Malawi : la planification familiale comme solution pour ralentir l'explosion démographique
Traduction d'un article de l'IRIN Blantyre 31 Janvier 2013 (IRIN) - La salle d'attente de la clinique Nkhata Bay (Nord Malawi) ressemble à une pouponnière, avec des dizaines d'enfants qui courent dans tous les sens et tirent les jupes de leur mères. En moyenne, chaque femme est à la clinique avec 4 jeunes enfants. Parmi elles il y a Lillian Nasenda, qui, âgée de 45 ans est enceinte pour la 8ème fois. Elle a quitté l'école, adolescente, suite à sa première grossesse. « Je ne peux contrôler ce pour quoi Dieu m'a crée : en tant que femme, je suis faite pour avoir des enfants. Mon mari m'interdit aussi formellement d'aller voir la planification familiale, et d'adopter leur méthodes ». Ces points de vue sont monnaie courante dans un pays où les femmes ont en moyenne 5,8 enfants. Selon une étude de l'Institut africain pour la politique de développement et de Population Action International, la fécondité du Malawi n'a d'ailleurs que peu baissé depuis 40 ans, puisqu'elle était alors de 7,2 enfants par femme. Cette étude note que la population du Malawi est passée de 3 millions en 1950 à 15 millions en 2010, et devrait atteindre 50 millions en 2050. Les auteurs avertissent que la croissance rapide de la population augmente l'insécurité alimentaire, la dégradation environnementale et la pauvreté.
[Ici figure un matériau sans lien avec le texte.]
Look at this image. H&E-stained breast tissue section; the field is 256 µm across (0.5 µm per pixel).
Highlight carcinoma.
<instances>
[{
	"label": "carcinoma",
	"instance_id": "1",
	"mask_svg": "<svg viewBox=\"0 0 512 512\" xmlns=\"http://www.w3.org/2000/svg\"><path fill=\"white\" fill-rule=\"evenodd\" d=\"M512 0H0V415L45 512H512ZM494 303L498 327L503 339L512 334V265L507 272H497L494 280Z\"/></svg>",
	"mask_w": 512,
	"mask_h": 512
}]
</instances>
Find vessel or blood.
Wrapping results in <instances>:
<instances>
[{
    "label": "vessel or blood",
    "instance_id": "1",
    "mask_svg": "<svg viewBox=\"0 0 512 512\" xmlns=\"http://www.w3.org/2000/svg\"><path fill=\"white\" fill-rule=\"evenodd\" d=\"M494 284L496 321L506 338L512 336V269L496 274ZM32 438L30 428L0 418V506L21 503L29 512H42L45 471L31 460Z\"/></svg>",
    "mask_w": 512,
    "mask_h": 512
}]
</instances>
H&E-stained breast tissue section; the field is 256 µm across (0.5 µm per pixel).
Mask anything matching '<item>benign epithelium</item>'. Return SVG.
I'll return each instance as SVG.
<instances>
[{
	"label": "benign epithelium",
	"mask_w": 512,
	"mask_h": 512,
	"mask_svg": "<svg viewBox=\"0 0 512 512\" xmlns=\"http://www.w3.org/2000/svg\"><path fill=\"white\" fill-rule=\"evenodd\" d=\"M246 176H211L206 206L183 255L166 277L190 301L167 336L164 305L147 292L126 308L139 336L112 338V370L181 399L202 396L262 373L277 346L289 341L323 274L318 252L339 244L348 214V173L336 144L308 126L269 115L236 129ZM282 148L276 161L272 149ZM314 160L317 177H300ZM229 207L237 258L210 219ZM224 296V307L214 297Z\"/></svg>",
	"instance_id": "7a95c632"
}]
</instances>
Le taux élevé de fécondité soumet les femmes à des risques importants : le Malawi est l'un des pays ayant le plus fort forts taux de mortalité maternelle dans le monde. En moyenne, 800 femmes du Malawi meurent chaque jour de problèmes liés à la grossesse, selon l'institut Aspen Global Leaders Council for Reproductive Halth (GLC), qui a récemment envoyé une délégation dans le pays pour attirer l'attention sur la diminution du financement pour la santé maternelle et la planification familiale. Globalement, le financement de la planification familiale dans les pays en développement, en proportion de l'aide au développement de la santé, a chuté de 8,2% en 2000 à 2,6% en 2009, selon GLC. Joyce Banda, Président du Malawi, a lancé en 2012 une initiative sur la santé maternelle et la maternité sans risque, qui vise à assurer l'accès universel aux services de santé en matière de reproduction, mais plus de dotations seraient nécessaires.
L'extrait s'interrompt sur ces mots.